_WHAT IS REQUIRED_:
Look below for the line that contains "prevention in security?" and the line that contains "This information is part of the", then restate both of them and every line in between, exactly. No picture goes in the copy.

--- START ---

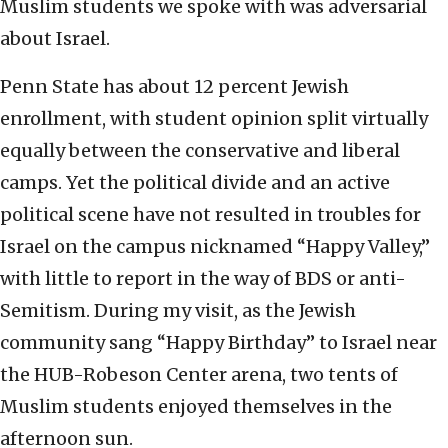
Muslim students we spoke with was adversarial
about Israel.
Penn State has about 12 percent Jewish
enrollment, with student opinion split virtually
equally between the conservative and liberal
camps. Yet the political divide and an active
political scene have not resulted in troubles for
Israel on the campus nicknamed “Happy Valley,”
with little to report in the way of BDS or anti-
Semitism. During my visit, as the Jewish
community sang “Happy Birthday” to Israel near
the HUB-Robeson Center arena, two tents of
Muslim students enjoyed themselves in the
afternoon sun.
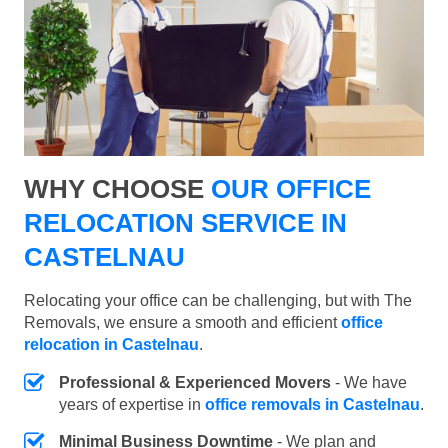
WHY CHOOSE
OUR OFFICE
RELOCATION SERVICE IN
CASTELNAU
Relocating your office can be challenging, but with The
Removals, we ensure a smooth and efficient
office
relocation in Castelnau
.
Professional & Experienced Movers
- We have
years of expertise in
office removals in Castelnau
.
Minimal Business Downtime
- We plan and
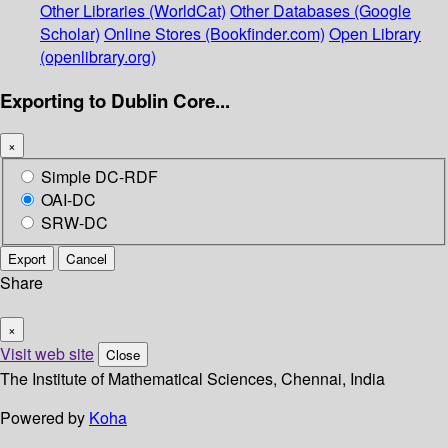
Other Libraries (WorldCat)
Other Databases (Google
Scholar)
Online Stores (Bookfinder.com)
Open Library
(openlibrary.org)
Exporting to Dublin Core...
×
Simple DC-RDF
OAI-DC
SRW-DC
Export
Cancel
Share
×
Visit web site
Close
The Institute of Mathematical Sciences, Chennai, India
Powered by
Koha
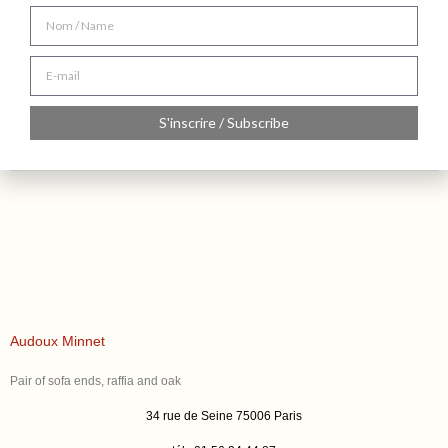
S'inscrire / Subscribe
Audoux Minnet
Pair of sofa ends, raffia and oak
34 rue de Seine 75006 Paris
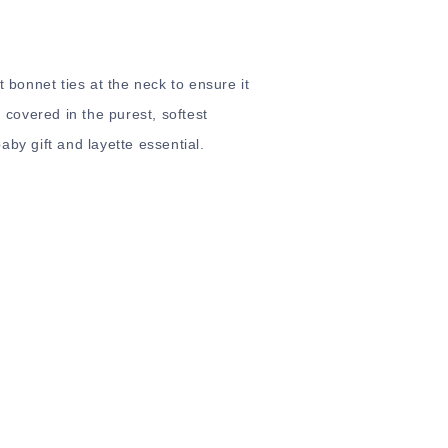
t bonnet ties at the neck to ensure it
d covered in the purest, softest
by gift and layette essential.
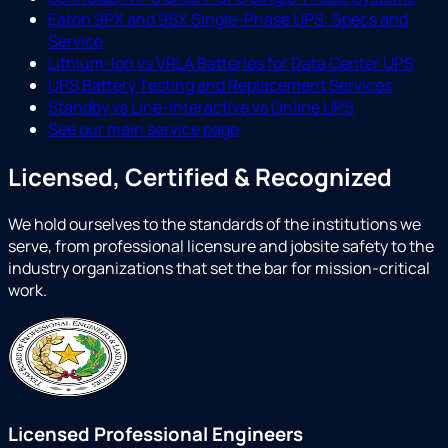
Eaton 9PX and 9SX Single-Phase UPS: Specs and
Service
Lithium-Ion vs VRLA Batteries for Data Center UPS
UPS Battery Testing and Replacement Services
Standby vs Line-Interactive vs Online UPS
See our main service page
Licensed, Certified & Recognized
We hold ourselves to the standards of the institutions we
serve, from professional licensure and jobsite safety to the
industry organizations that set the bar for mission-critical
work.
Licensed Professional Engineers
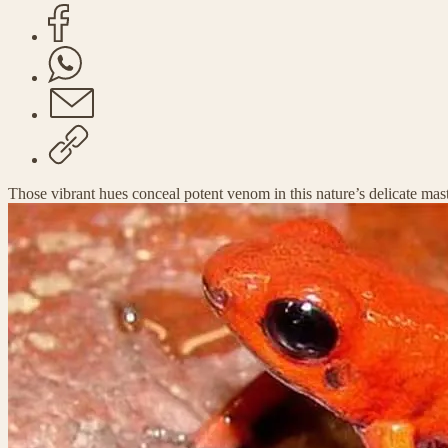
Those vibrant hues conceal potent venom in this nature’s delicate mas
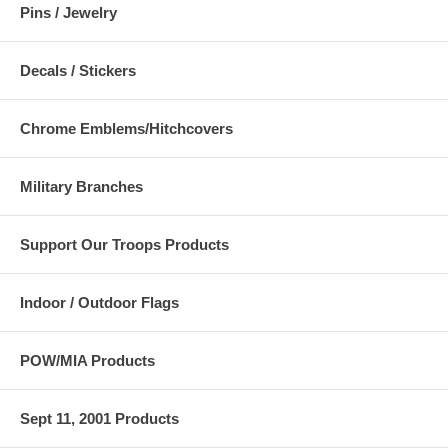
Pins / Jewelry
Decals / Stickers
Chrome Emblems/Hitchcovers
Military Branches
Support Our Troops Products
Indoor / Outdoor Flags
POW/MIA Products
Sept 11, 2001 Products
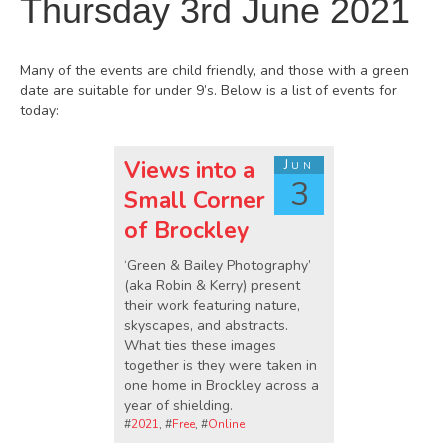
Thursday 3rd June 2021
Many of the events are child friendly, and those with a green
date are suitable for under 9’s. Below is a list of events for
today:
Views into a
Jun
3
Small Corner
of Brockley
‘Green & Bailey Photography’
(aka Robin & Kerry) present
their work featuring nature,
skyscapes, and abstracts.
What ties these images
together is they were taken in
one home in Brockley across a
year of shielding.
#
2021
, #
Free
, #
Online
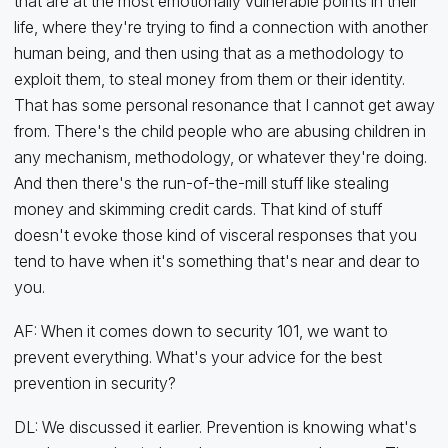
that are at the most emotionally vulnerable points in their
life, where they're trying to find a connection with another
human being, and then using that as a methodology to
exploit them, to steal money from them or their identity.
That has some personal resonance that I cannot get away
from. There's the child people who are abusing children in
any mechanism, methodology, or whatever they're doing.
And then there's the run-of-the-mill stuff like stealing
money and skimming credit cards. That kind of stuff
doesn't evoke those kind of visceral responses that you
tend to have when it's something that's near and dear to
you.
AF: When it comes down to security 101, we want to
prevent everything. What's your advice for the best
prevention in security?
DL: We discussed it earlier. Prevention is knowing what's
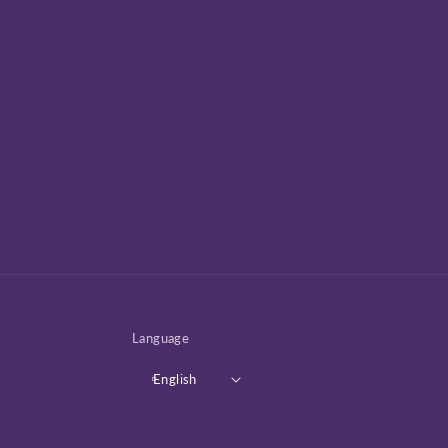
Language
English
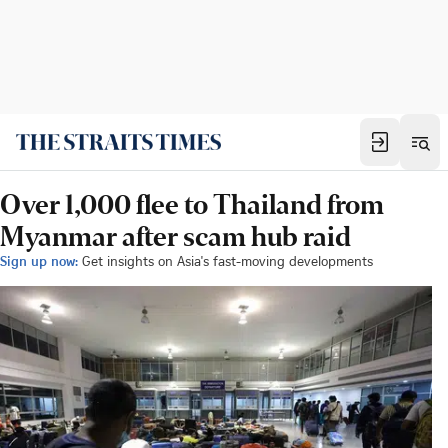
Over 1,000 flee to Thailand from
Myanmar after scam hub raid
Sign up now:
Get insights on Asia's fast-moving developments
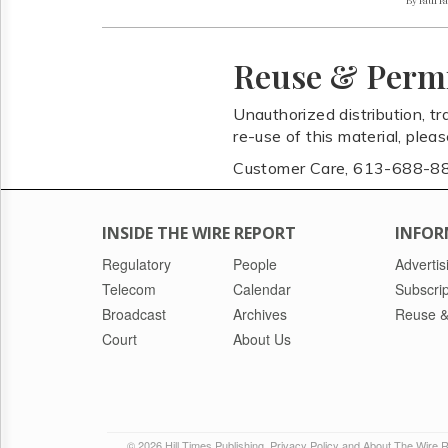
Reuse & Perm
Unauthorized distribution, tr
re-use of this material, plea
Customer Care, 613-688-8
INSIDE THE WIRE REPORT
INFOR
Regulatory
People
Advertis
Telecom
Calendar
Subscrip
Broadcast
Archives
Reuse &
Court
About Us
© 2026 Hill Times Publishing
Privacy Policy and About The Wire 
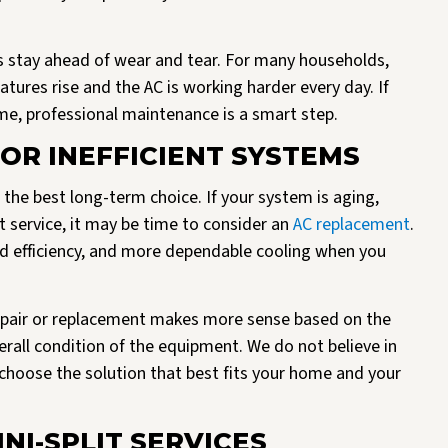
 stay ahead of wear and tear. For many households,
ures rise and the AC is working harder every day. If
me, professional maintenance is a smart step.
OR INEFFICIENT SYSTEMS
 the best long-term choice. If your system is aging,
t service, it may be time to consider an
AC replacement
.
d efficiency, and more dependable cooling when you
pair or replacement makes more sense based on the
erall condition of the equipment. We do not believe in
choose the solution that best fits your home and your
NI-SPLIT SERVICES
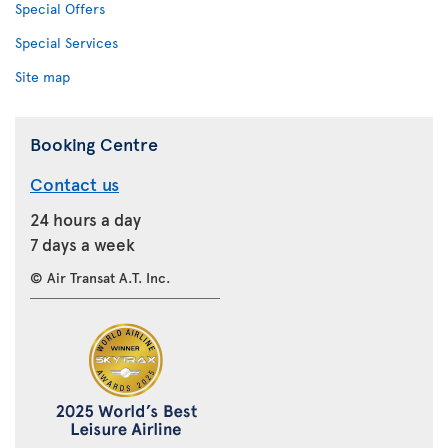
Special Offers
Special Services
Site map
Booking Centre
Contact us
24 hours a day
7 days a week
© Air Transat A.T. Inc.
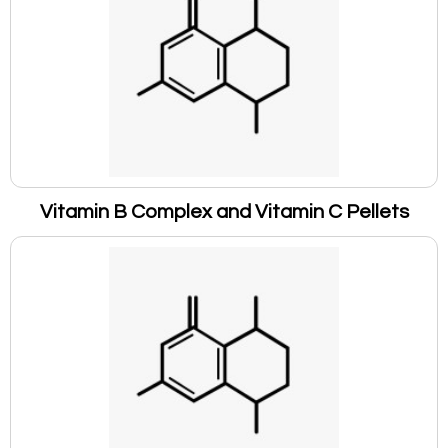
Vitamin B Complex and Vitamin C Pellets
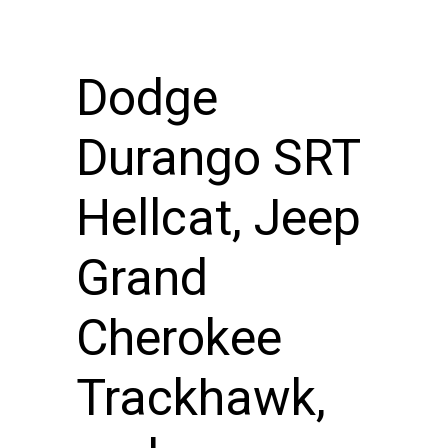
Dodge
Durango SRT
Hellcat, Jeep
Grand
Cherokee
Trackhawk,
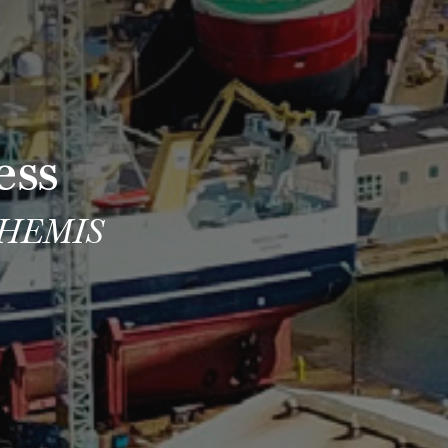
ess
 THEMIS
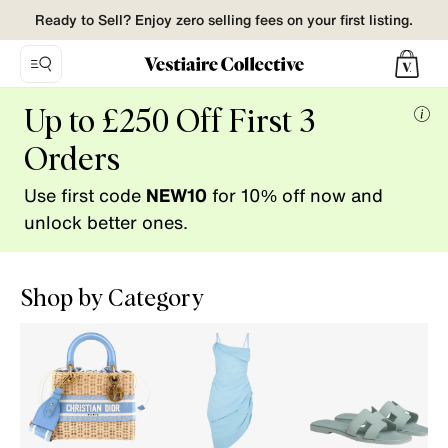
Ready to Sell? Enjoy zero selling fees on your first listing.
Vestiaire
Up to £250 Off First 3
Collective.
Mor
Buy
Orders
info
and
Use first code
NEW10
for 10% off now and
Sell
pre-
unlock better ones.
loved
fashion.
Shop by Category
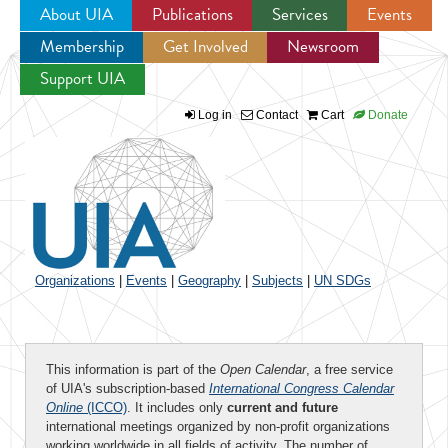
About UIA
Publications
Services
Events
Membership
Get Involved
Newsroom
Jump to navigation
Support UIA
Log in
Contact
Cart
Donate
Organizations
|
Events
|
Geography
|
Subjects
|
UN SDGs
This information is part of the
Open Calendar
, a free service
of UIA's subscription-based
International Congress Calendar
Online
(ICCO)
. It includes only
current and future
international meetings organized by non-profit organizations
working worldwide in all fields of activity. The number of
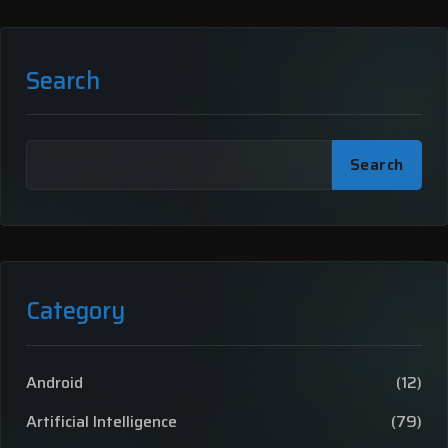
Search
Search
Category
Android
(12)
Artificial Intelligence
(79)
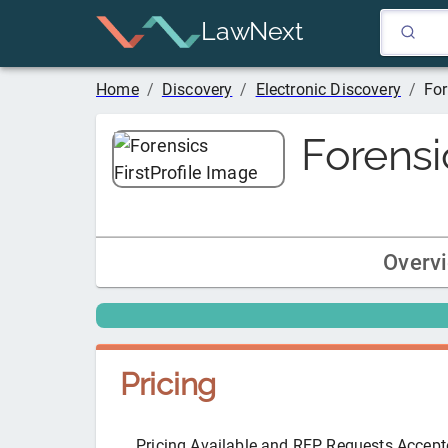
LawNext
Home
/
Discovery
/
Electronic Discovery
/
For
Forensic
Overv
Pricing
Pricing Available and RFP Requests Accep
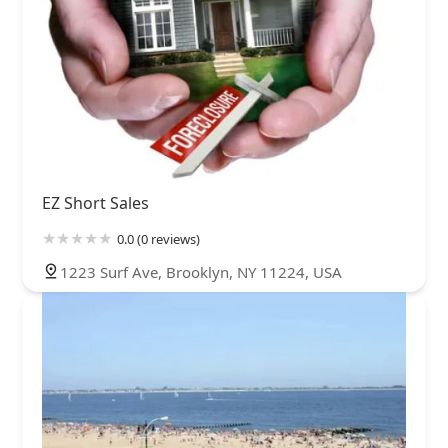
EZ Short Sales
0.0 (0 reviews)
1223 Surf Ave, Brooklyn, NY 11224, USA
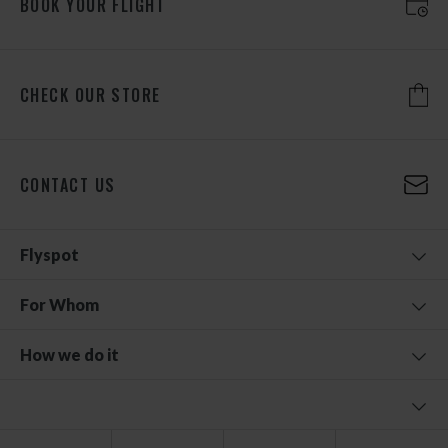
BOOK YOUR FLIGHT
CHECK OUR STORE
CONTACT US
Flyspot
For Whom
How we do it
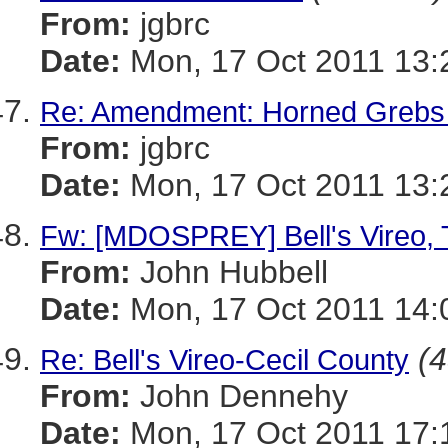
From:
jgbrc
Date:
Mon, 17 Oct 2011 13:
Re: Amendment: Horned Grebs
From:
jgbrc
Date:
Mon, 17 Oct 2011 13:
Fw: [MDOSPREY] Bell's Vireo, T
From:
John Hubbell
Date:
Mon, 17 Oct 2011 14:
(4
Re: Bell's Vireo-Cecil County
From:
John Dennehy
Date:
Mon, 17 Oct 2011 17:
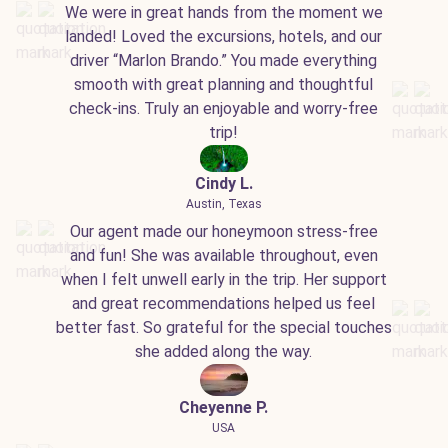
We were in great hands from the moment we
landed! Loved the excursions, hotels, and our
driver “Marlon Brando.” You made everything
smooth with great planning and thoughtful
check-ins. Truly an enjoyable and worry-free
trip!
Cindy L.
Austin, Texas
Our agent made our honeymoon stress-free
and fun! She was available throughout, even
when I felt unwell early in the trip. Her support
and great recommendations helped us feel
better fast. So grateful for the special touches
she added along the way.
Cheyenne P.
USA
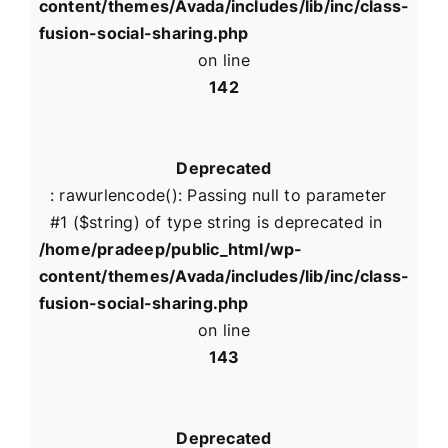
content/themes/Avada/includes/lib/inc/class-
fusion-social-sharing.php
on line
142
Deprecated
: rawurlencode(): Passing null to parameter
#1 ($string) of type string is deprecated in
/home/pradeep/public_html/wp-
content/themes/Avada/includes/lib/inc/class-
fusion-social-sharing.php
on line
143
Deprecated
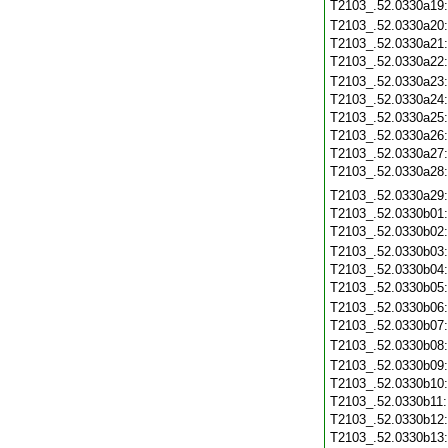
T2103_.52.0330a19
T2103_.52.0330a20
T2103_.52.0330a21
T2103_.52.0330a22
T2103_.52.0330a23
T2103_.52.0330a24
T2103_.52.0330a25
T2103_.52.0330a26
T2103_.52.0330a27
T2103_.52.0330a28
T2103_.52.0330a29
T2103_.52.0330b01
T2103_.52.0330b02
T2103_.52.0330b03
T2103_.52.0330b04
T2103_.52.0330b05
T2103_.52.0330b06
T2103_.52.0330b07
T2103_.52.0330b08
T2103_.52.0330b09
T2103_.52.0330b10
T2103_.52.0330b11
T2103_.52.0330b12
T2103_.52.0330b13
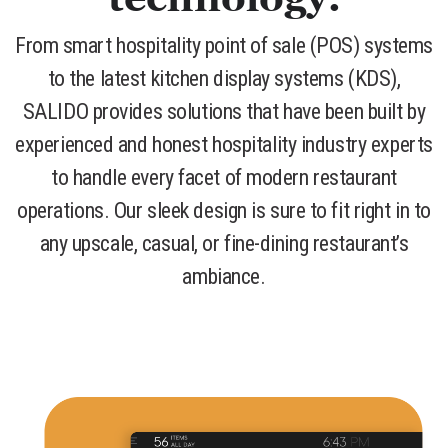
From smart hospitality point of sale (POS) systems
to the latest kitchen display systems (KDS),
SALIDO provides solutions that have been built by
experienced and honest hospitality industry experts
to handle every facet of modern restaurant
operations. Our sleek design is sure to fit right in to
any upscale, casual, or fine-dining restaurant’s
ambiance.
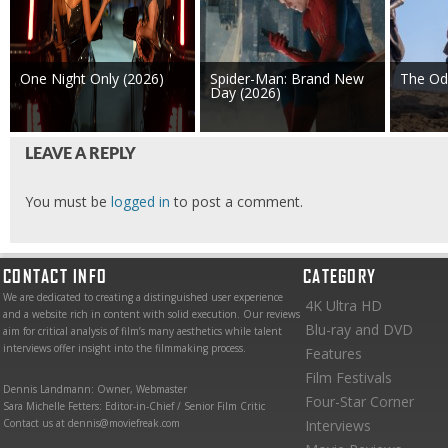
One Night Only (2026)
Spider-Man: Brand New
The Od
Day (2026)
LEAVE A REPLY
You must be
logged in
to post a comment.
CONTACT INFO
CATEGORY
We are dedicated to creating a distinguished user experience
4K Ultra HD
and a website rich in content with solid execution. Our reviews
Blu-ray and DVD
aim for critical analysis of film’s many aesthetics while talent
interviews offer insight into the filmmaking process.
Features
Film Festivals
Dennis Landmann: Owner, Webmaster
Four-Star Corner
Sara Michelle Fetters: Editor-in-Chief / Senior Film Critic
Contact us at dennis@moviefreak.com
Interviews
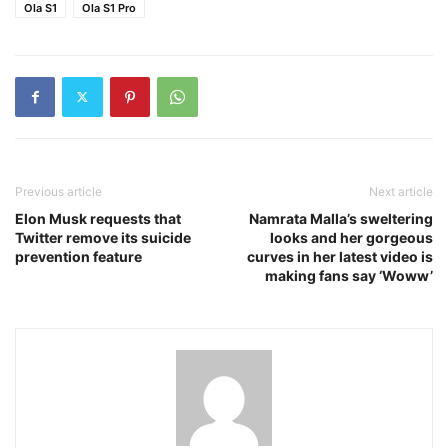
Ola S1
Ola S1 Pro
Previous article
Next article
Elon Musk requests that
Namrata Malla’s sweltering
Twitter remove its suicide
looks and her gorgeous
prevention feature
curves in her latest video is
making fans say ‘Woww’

--- END ---

_SOLUTION FOR THIS PROBLEM_:
prevention in security?
DL: We discussed it earlier. Prevention is knowing what's
Language
English
Over 1,000 flee to Thailand from
Myanmar after scam hub raid
Sign up now:
Get insights on Asia's fast-moving developments
Reuse & Perm
Unauthorized distribution, tr
re-use of this material, plea
Customer Care, 613-688-8
INSIDE THE WIRE REPORT
INFOR
Regulatory
People
Advertis
Telecom
Calendar
Subscrip
Broadcast
Archives
Reuse &
Court
About Us
© 2026 Hill Times Publishing
Privacy Policy and About The Wire 
 stay ahead of wear and tear. For many households,
ures rise and the AC is working harder every day. If
me, professional maintenance is a smart step.
OR INEFFICIENT SYSTEMS
 the best long-term choice. If your system is aging,
t service, it may be time to consider an
AC replacement
.
d efficiency, and more dependable cooling when you
pair or replacement makes more sense based on the
erall condition of the equipment. We do not believe in
choose the solution that best fits your home and your
NI-SPLIT SERVICES
Special Offers
Special Services
Site map
Booking Centre
Contact us
24 hours a day
7 days a week
© Air Transat A.T. Inc.
Vitamin B Complex and Vitamin C Pellets
Dodge
Durango SRT
Hellcat, Jeep
Grand
Cherokee
Trackhawk,
ess
 THEMIS
Ready to Sell? Enjoy zero selling fees on your first listing.
Vestiaire
Up to £250 Off First 3
Collective.
Mor
Buy
Orders
info
and
Use first code
NEW10
for 10% off now and
Sell
pre-
unlock better ones.
loved
fashion.
Shop by Category
About UIA
Publications
Services
Events
Membership
Get Involved
Newsroom
Jump to navigation
Support UIA
Log in
Contact
Cart
Donate
Organizations
|
Events
|
Geography
|
Subjects
|
UN SDGs
This information is part of the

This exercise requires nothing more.